ロザンヴァロンの民主主義の一般理論の講義のレシュメ

 


Histoire moderne et contemporaine du politique

Cours : La démocratie : esquisse d’une théorie générale

1« Démocratie ». Le mot s’est imposécomme la dénomination universelle du bien politique. Même les régimes qui en bafouent le plus évidemment les fondements considérés comme élémentaires n’osent pas s’en présenter ouvertement comme les ennemis, et prétendent plutôt en incarner une forme spécifique, réduisant les critiques qui leurs sont adressées à des manœuvres de déstabilisation politique ou à des manifestations d’arrogance culturelle. Mais dans tous les cas, cette célébration unanime s’accompagne d’une véritable cacophonie de ses définitions. Au point que ce qui constitue pour certains son ressort n’est pour d’autres que l’expression de sa négation. Les usages opposés de la notion de populisme constituent depuis une dizaine d’années un bon exemple d’une telle divergence : ce qui relève d’une stigmatisation pour les uns est revendiqué avec fierté comme la condition d’un accomplissement par les autres. Comment penser dans de telles conditions cette figure du bien politique et permettre le débat sur les conditions de sa réalisation ? Penser la démocratie implique de partir du constat de cette cacophonie et de la difficulté de s’accorder sur une définition consistante, au-delà des formules convenues sur « le pouvoir du peuple », ou encore d’une vision procédurale minimaliste. Le cours est ainsi parti du constat qu’il s’agissait d’un « mot en caoutchouc » pour reprendre une formule fameuse de Blanqui. Le mot démocratie n’a ainsi cessé d’apparaître comme une solution et comme un problème à la fois. En lui ont toujours coexisté le bien et le flou. Bien loin de correspondre banalement à une sorte d’indétermination des voies de sa seule mise en œuvre, le flottement du mot démocratie participe plutôt de son histoire et de son essence. C’est cela que le cours s’est proposé d’éclairer en partant de ce fait pour proposer les éléments constituants d’une théorie de la démocratie.

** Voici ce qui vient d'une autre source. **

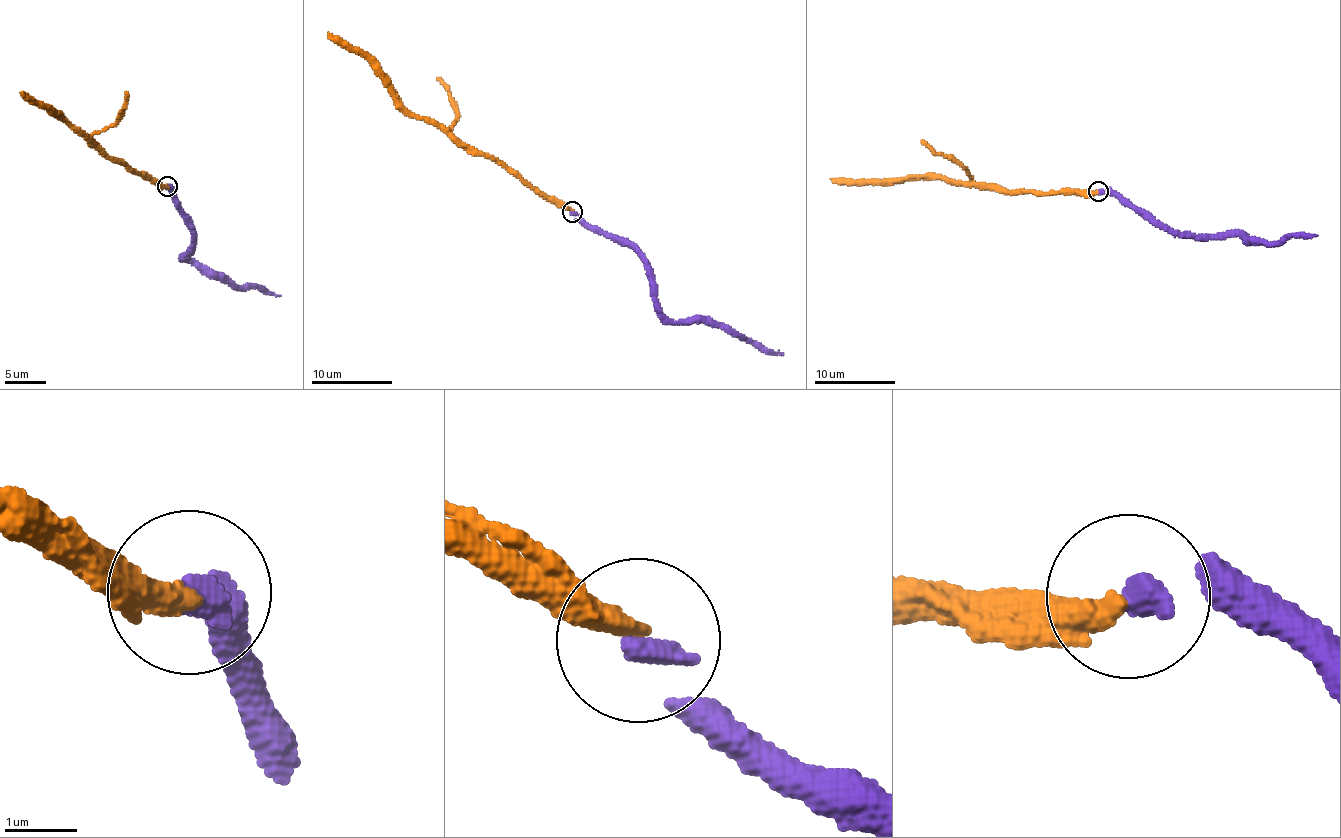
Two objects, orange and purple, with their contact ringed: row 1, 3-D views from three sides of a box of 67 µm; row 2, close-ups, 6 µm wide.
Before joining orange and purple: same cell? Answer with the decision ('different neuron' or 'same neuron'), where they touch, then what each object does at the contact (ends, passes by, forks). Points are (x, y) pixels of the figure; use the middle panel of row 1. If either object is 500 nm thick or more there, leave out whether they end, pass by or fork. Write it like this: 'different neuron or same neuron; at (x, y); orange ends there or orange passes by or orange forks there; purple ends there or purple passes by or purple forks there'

2Mais comment faire la théorie d’un objet indéterminé, sur la caractéristique duquel les définitions les plus divergentes s’opposent ? La réponse à cette question est clairement négative. Une théorie doit en effet avoir une portée universelle et s’imposer à tous les esprits. Elle doit aussi permettre une réinterprétation unifiée des étapes historiques précédentes du phénomène concerné. L’idée du cours a été d’essayer de dépasser cette aporie en proposant d’élaborer une théorie de l’indétermination démocratique, c’est-à-dire des éléments structurant son caractère aporétique. C’est le basculement conceptuel que je propose d’accomplir.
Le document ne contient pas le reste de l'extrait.